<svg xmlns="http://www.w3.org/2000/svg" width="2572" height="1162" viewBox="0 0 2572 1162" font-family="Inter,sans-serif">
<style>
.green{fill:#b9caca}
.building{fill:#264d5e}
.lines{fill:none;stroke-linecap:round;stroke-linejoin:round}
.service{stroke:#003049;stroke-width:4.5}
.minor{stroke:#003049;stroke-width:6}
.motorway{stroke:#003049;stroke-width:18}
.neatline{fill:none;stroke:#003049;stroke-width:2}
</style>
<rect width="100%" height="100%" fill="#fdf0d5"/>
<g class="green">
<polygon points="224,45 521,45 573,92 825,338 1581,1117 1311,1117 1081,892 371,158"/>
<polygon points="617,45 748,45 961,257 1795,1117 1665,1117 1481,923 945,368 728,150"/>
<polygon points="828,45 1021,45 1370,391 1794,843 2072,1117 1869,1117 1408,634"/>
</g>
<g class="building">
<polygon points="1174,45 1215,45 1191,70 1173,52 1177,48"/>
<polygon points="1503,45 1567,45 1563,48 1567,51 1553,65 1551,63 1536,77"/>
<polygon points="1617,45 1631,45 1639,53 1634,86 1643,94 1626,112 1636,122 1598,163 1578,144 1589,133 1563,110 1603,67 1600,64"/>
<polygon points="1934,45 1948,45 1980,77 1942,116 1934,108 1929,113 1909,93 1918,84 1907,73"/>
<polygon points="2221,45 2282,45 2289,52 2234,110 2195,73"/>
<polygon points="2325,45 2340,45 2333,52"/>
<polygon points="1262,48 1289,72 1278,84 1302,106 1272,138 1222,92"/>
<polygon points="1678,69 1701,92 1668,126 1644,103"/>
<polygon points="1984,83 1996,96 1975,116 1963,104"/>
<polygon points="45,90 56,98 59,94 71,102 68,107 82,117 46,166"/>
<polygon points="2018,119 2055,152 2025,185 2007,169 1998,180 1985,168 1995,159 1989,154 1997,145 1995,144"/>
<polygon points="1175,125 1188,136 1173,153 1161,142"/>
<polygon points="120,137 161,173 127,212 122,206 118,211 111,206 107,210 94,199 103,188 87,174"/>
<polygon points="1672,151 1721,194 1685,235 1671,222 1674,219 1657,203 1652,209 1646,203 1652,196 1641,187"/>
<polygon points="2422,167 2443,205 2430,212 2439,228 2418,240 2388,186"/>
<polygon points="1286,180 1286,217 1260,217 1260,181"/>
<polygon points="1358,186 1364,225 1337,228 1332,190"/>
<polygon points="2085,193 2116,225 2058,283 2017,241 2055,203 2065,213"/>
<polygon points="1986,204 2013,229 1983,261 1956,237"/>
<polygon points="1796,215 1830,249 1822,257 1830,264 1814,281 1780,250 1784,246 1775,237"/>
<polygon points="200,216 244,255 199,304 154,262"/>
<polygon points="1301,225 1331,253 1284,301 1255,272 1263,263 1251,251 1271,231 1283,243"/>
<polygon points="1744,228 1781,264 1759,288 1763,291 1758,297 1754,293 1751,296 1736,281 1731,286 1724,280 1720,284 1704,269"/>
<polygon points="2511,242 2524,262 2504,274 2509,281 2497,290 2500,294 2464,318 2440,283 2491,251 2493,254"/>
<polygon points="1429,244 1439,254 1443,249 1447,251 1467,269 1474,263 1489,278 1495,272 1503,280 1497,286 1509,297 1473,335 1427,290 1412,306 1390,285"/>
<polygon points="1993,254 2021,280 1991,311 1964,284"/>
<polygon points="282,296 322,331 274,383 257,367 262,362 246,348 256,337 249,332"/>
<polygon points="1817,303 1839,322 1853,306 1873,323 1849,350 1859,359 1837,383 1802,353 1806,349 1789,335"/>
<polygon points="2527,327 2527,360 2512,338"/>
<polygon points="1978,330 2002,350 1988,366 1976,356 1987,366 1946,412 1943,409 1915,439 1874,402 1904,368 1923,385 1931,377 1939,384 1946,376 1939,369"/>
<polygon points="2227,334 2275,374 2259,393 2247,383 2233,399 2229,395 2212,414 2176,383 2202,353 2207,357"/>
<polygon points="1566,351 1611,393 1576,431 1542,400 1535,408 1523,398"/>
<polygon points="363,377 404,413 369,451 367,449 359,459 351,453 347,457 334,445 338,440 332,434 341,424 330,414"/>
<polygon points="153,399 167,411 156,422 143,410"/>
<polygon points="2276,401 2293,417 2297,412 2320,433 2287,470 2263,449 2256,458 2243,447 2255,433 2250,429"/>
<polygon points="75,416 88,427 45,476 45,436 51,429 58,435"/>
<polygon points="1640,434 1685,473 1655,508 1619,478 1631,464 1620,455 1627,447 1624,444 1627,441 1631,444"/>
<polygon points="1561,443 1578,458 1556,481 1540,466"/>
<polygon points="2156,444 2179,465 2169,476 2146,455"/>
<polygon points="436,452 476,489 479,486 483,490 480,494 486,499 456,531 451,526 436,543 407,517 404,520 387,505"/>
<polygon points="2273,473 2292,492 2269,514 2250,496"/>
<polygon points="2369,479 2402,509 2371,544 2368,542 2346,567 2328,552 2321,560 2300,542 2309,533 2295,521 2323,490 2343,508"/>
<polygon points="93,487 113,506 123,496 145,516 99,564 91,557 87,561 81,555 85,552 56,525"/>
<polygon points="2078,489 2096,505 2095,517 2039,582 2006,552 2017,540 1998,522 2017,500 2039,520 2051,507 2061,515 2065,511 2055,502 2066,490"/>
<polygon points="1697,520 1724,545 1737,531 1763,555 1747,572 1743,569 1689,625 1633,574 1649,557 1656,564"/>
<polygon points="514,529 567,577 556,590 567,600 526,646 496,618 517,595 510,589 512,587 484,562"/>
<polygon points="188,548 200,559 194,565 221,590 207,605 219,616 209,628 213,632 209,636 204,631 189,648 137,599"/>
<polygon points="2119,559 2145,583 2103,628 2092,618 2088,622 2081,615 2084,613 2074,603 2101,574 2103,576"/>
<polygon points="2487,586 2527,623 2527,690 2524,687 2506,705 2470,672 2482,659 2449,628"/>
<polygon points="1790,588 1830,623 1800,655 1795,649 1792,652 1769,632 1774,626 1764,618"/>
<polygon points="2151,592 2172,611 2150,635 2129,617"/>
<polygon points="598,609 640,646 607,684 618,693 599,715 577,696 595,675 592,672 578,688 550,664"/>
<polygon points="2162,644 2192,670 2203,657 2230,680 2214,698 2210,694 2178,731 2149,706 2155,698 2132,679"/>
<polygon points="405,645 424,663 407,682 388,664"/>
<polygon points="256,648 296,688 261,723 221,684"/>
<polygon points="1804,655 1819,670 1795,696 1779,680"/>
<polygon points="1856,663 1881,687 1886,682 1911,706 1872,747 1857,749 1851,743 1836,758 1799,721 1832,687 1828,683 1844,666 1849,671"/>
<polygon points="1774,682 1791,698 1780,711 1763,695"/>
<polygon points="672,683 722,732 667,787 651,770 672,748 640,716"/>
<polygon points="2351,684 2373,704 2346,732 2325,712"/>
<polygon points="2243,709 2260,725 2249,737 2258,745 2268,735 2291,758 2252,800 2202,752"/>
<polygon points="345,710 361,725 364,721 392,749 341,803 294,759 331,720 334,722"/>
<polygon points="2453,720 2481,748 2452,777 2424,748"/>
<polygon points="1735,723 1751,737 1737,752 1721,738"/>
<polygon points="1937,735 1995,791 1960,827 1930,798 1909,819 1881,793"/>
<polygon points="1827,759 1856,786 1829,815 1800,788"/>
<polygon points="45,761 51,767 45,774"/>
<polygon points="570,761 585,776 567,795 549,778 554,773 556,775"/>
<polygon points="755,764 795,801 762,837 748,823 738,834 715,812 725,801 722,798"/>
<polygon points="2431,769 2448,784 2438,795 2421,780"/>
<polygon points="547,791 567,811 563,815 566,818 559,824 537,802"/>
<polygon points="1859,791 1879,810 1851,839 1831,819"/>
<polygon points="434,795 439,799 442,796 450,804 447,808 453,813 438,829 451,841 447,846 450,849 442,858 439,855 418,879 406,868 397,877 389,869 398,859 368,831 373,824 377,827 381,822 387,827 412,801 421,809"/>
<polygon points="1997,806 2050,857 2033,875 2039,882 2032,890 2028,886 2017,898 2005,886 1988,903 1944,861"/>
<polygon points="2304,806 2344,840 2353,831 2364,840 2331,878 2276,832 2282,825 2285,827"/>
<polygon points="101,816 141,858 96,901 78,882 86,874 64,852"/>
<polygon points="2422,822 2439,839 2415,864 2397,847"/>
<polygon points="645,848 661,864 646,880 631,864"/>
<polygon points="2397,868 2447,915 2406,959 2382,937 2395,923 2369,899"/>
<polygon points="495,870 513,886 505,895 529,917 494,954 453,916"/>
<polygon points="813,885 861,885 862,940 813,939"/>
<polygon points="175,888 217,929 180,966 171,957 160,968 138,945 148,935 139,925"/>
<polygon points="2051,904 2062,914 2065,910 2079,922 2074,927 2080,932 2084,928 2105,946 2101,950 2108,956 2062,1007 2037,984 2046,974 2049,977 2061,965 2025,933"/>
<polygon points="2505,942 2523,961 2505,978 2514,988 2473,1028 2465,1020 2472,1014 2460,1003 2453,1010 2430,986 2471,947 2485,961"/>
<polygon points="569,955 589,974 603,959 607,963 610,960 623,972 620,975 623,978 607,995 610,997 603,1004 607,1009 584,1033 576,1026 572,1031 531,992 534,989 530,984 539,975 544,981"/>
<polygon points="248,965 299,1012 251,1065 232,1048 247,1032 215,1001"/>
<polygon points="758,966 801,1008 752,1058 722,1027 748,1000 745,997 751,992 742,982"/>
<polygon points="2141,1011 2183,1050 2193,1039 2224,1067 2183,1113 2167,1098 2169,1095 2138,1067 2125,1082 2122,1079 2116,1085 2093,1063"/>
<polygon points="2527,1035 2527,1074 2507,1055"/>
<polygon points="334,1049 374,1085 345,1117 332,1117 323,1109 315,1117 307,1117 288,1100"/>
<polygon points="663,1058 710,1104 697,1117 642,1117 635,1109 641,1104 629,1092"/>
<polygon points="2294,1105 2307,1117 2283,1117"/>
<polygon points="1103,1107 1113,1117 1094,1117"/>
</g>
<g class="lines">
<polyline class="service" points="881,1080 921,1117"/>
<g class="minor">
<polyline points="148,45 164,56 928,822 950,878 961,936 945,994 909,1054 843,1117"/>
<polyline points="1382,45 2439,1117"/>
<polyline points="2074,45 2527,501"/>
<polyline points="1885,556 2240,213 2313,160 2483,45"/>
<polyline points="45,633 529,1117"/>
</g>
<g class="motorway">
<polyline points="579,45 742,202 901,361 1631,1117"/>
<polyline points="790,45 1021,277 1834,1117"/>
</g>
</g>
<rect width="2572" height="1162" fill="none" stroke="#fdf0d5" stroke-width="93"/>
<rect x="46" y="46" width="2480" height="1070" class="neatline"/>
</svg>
---
Out of the material above, select every line that holds the string "lines".

.lines{fill:none;stroke-linecap:round;stroke-linejoin:round}
<g class="lines">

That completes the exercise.